A tax case in Allegheny County also spurs a judge to limit government's ability to initiate reassessments of individual properties.
Pennsylvania taxpayers recently scored an important victory when the Allegheny County Court of Common Pleas reasserted taxpayers' right to protection against property overassessment, while limiting taxing authorities' ability to proactively raise individual assessments.
Pennsylvania is the only U.S. state (besides California) that does not mandate periodic reassessments. Instead, it employs a county-by-county method: Each county annually submits sales data to the State Tax Equalization Board, which then creates a "common level ratio" between market value and the previous reassessment value.
Intervals between reassessments vary widely, with Butler County conducting its last reassessment in 1969 and others currently in reassessment. This results in a stilted system that assesses many new owners' properties at the sales price (which may or may not reflect market value), and leaves other assessments unaltered, without updates to reflect changes in the economy and submarket.
Pennsylvania's constitution requires uniform taxing schemes and prohibits government from distinguishing between residential and commercial properties when levying property taxes. As such, all taxing authorities dealing with assessments must administer the laws "in a spirit to produce as nearly as may be uniformity of result."
Actions in Allegheny County
Allegheny County, home to Pittsburgh, has faced extensive litigation over the sales data it submitted annually to the state equalization board for calculating the county's common level ratio. This ultimately resulted in its 2022 common level ratio being retroactively reduced after a county judge held that the county had been "cooking the books" by sending skewed data to the state board. Taxpayers received a special lookback period to appeal their 2022 assessments, and thousands had their property taxes reduced after applying the statistically correct ratio.

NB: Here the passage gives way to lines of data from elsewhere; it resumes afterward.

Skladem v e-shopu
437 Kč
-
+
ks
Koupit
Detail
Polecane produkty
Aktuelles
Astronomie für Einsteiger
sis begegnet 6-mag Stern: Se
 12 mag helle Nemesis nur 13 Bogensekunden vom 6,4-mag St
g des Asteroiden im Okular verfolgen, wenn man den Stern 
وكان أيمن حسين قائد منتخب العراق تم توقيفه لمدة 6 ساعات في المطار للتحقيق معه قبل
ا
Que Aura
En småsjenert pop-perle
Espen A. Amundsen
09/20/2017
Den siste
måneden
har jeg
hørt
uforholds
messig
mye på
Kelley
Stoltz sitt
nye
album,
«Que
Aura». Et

Pennsylvania is also one of the few jurisdictions that permit taxing bodies to file assessment appeals against specific properties to raise taxpayers' assessments. In Bhardway vs. Allegheny County, a residential property owner's assessment increased after a school district in Allegheny County filed a tax assessment appeal on the taxpayer's property, and the owner appealed to a higher court. The taxpayer then filed a motion to use an alternative ratio, highlighting the county's lack of transparency and history of sending artificially inflated data to the state equalization board. Finally, the taxpayer argued that it would be financially burdensome for taxpayers to disprove the county's ratio.

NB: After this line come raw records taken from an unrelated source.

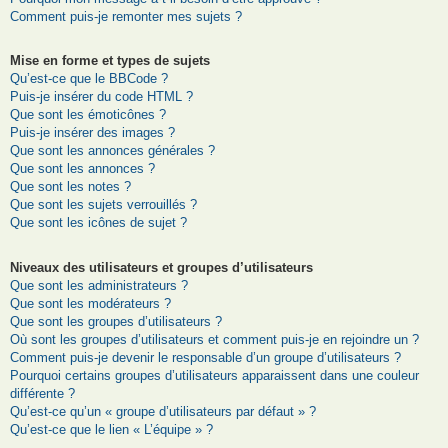
Comment puis-je remonter mes sujets ?
Mise en forme et types de sujets
Qu’est-ce que le BBCode ?
Puis-je insérer du code HTML ?
Que sont les émoticônes ?
Puis-je insérer des images ?
Que sont les annonces générales ?
Que sont les annonces ?
Que sont les notes ?
Que sont les sujets verrouillés ?
Que sont les icônes de sujet ?
Niveaux des utilisateurs et groupes d’utilisateurs
Que sont les administrateurs ?
Que sont les modérateurs ?
Que sont les groupes d’utilisateurs ?
Où sont les groupes d’utilisateurs et comment puis-je en rejoindre un ?
Comment puis-je devenir le responsable d’un groupe d’utilisateurs ?
Pourquoi certains groupes d’utilisateurs apparaissent dans une couleur
différente ?
Qu’est-ce qu’un « groupe d’utilisateurs par défaut » ?
Qu’est-ce que le lien « L’équipe » ?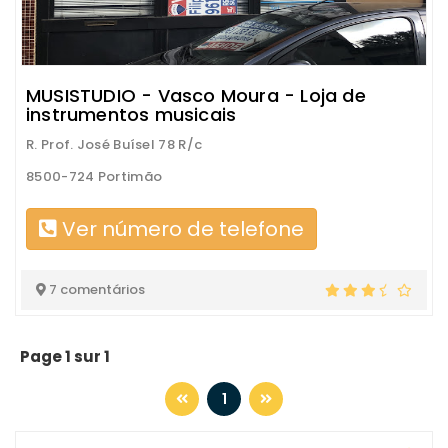
MUSISTUDIO - Vasco Moura - Loja de
instrumentos musicais
R. Prof. José Buísel 78 R/c
8500-724 Portimão
Ver número de telefone
7 comentários
Page 1 sur 1
1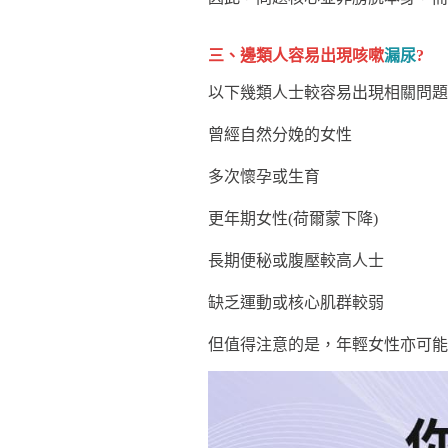
三、邊類人容易出現咳嗽
漏尿
?
以下幾類人士較容易出現相關問題
曾經自然分娩的女性
多次懷孕或生育
更年期女性(荷爾蒙下降)
長期便秘或腹壓較高人士
缺乏運動或核心肌群較弱
但值得注意的是，年輕女性亦可能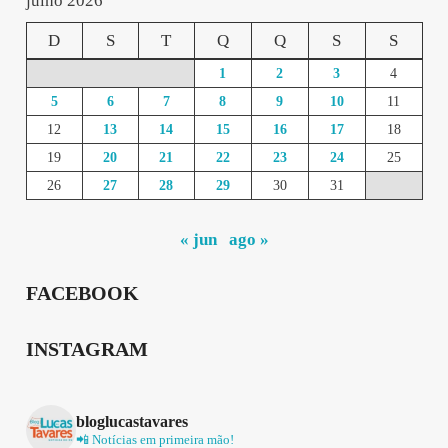
julho 2026
D
S
T
Q
Q
S
S
1
2
3
4
5
6
7
8
9
10
11
12
13
14
15
16
17
18
19
20
21
22
23
24
25
26
27
28
29
30
31
« jun
ago »
FACEBOOK
INSTAGRAM
bloglucastavares
📲 Notícias em primeira mão!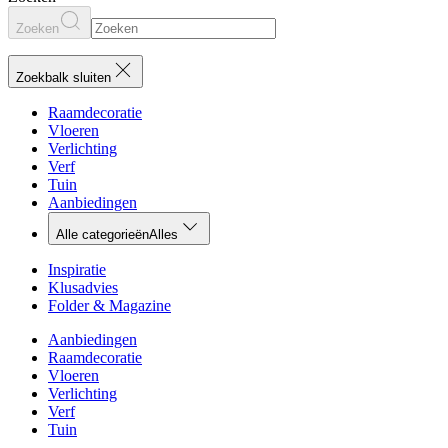
Zoeken
Zoekbalk sluiten
Raamdecoratie
Vloeren
Verlichting
Verf
Tuin
Aanbiedingen
Alle categorieën
Alles
Inspiratie
Klusadvies
Folder & Magazine
Aanbiedingen
Raamdecoratie
Vloeren
Verlichting
Verf
Tuin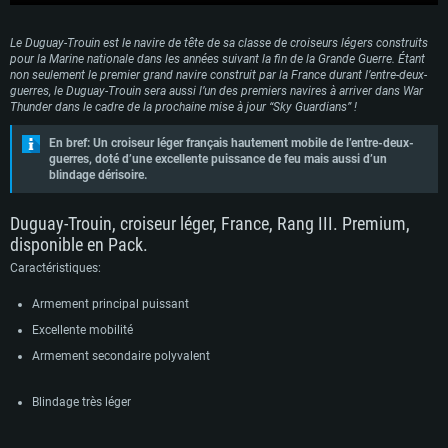
Le Duguay-Trouin est le navire de tête de sa classe de croiseurs légers construits
pour la Marine nationale dans les années suivant la fin de la Grande Guerre. Étant
non seulement le premier grand navire construit par la France durant l’entre-deux-
guerres, le Duguay-Trouin sera aussi l’un des premiers navires à arriver dans War
Thunder dans le cadre de la prochaine mise à jour “Sky Guardians” !
En bref: Un croiseur léger français hautement mobile de l’entre-deux-
guerres, doté d’une excellente puissance de feu mais aussi d’un
blindage dérisoire.
Duguay-Trouin, croiseur léger, France, Rang III. Premium,
disponible en Pack.
Caractéristiques:
Armement principal puissant
Excellente mobilité
Armement secondaire polyvalent
Blindage très léger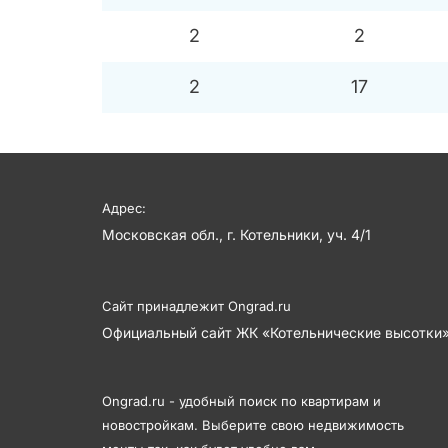
2
2
2
17
Адрес:
Московская обл., г. Котельники, уч. 4/1
Сайт принадлежит
Ongrad.ru
Официальный сайт ЖК «Котельнические высотки»
Ongrad.ru - удобный поиск по квартирам и
новостройкам. Выберите свою недвижимость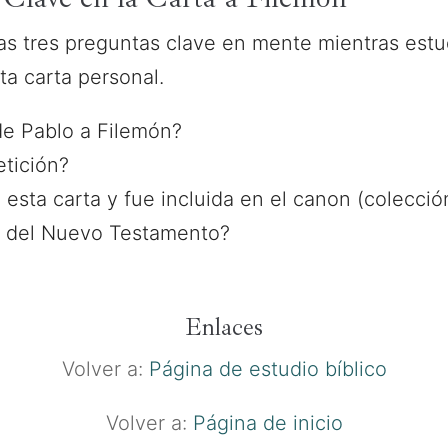
 tres preguntas clave en mente mientras estud
a carta personal.
 de Pablo a Filemón?
tición?
 esta carta y fue incluida en el canon (colecci
ia) del Nuevo Testamento?
Enlaces
Volver a:
Página de estudio bíblico
Volver a:
Página de inicio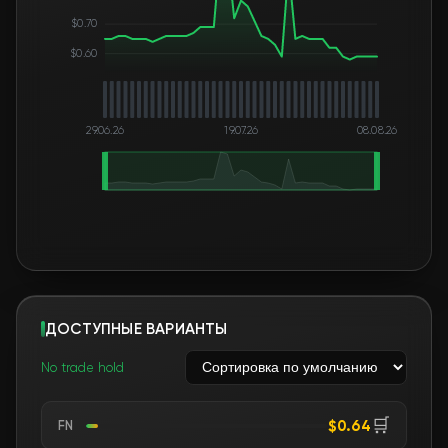
$0.70
$0.60
29.06.26
19.07.26
08.08.26
ДОСТУПНЫЕ ВАРИАНТЫ
No trade hold
🛒
$0.64
FN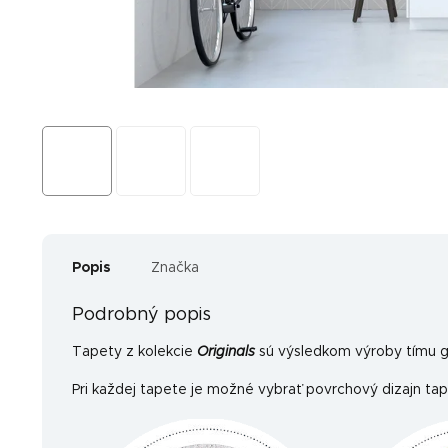
Popis
Značka
Podrobný popis
Tapety z kolekcie
Originals
sú výsledkom výroby tímu gr
Pri každej tapete je možné vybrať povrchový dizajn tap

Specifically, the taxpayers in the Bhardway case sought to prove non-uniformity under the common-law method by introducing evidence of the assessment-to-value ratios of similar properties in the neighborhood, rather than from the entire county. The Pennsylvania Supreme Court had already approved using such evidence to protect taxpayers from high assessment ratios and to promote uniformity. Allowing this evidence also showed that justices recognized that ratios can vary greatly by location within a county.

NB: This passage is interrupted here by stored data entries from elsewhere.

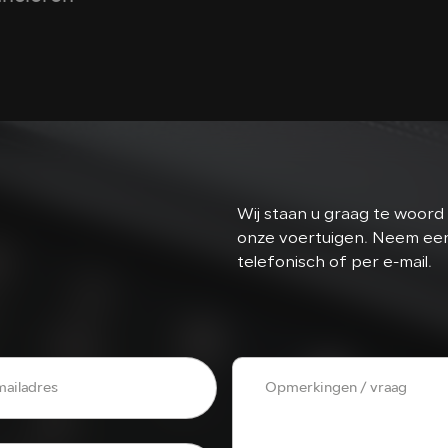
Wij staan u graag te woord 
onze voertuigen. Neem eenv
telefonisch of per e-mail.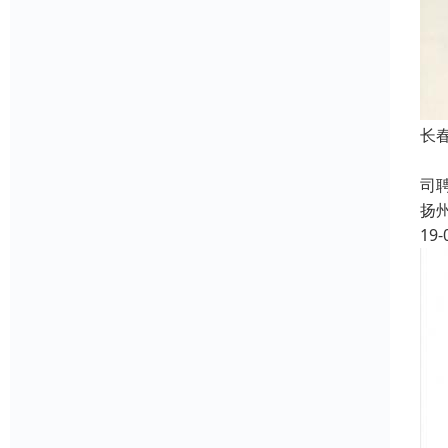
长
成
司
扬
19-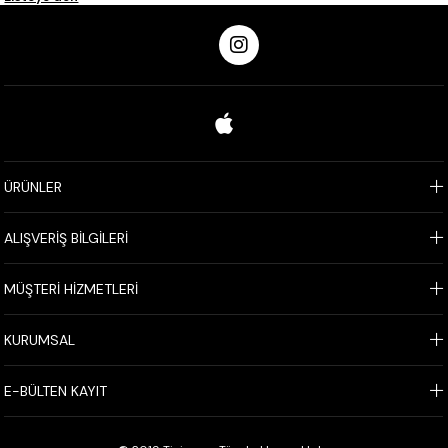
ÜRÜNLER
ALIŞVERİŞ BİLGİLERİ
MÜŞTERİ HİZMETLERİ
KURUMSAL
E-BÜLTEN KAYIT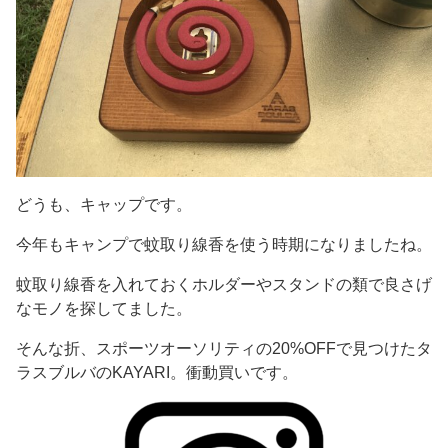
どうも、キャップです。
今年もキャンプで蚊取り線香を使う時期になりましたね。
蚊取り線香を入れておくホルダーやスタンドの類で良さげ
なモノを探してました。
そんな折、スポーツオーソリティの20%OFFで見つけたタ
ラスブルバのKAYARI。衝動買いです。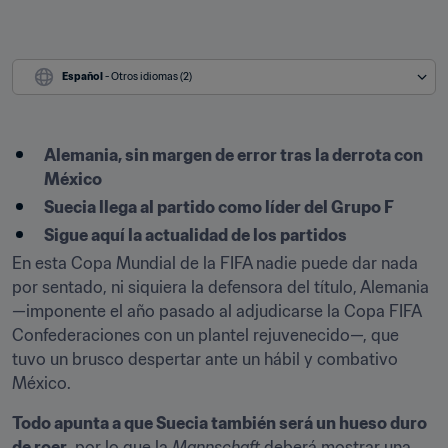
Español
 - Otros idiomas (2)
Alemania, sin margen de error tras la derrota con 
México
Suecia llega al partido como líder del Grupo F
Sigue aquí la actualidad de los partidos
En esta Copa Mundial de la FIFA nadie puede dar nada 
por sentado, ni siquiera la defensora del título, Alemania 
—imponente el año pasado al adjudicarse la Copa FIFA 
Confederaciones con un plantel rejuvenecido—, que 
tuvo un brusco despertar ante un hábil y combativo 
México.
Todo apunta a que Suecia también será un hueso duro 
de roer
, por lo que la 
Mannschaft
 deberá mostrar una 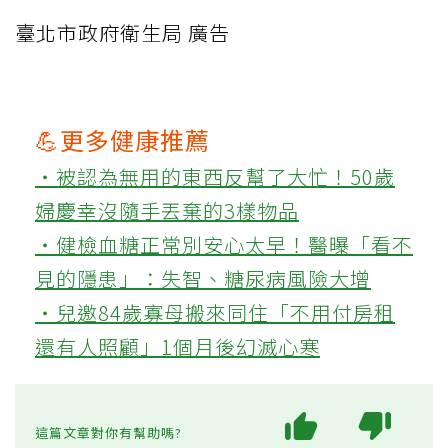
臺北市政府衛生局 廣告
💪更多健康推薦
‧被認為無用的東西反幫了大忙！50歲
婦慶幸沒隨手丟棄的3樣物品
‧健檢血糖正常別安心太早！醫曝「看不
見的隱患」：失智、糖尿病風險大增
‧兒邀84歲寡母搬來同住「不用付房租
還有人照顧」1個月後幻滅心寒
這篇文章對你有幫助嗎?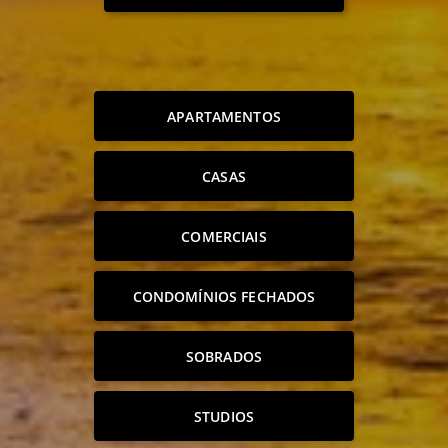
APARTAMENTOS
CASAS
COMERCIAIS
CONDOMÍNIOS FECHADOS
SOBRADOS
STUDIOS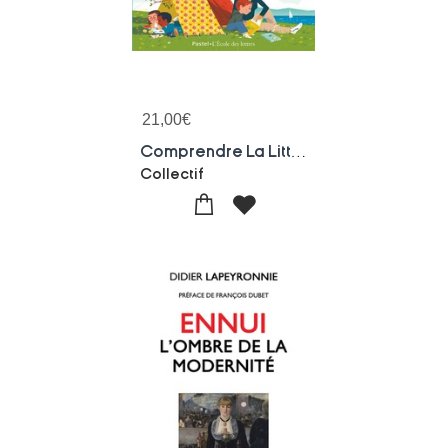
21,00
€
Comprendre La Litterature De Jeunesse : Le Livre Du Mooc De L'universite De Liege
Collectif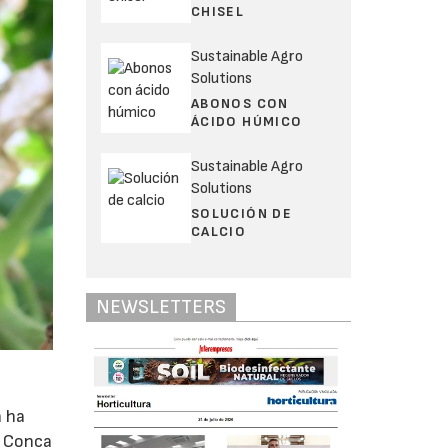
CHISEL
Sustainable Agro
Solutions
ABONOS CON
ÁCIDO HÚMICO
Sustainable Agro
Solutions
SOLUCIÓN DE
CALCIO
NEWSLETTERS
a ha
a Conca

In May 2024, the trial judge entered an order granting "parties" permission "to utilize the common law method for establishing common level ratios." This ruling would have been an affront to taxpayers by seemingly allowing taxing bodies to establish various common level ratios for different property classes, in contravention of the Pennsylvania Constitution and established jurisprudence.
Fortunately, taxpayers successfully argued that the Pennsylvania Supreme Court's approval of the common level method did not extend to, or approve of, taxing bodies' disparate treatment of residential and commercial property owners. Allowing taxing entities that ability would instead disrupt uniformity, create confusion, and result in more litigation, they argued.
On Sept. 3, 2024, the judge amended his original order in the case and limited taxing bodies' ability to use the common law method. As it stands, taxing authorities can now only use such evidence if it does not sub-classify properties, or to dispute a taxpayers' evidence by using similar properties of the same nature in the neighborhood.
While the judge's ruling protects taxpayers from the long reach of taxing entities, only legislation mandating periodic reassessments statewide will solve the problems that naturally arise from Pennsylvania's outdated base-year system, which does not accurately reflect the ebbs and flows of the real estate market. The state's current system burdens taxpayers with non-uniform and outdated assessments, while taxing authorities struggle to balance their budgets.
Until the state corrects these fundamental flaws to ensure fairness for all, it is essential that taxpayers continue to file tax appeals that assert their protections against overassessment and right to uniformity in taxation as guaranteed by the Pennsylvania Constitution and courts.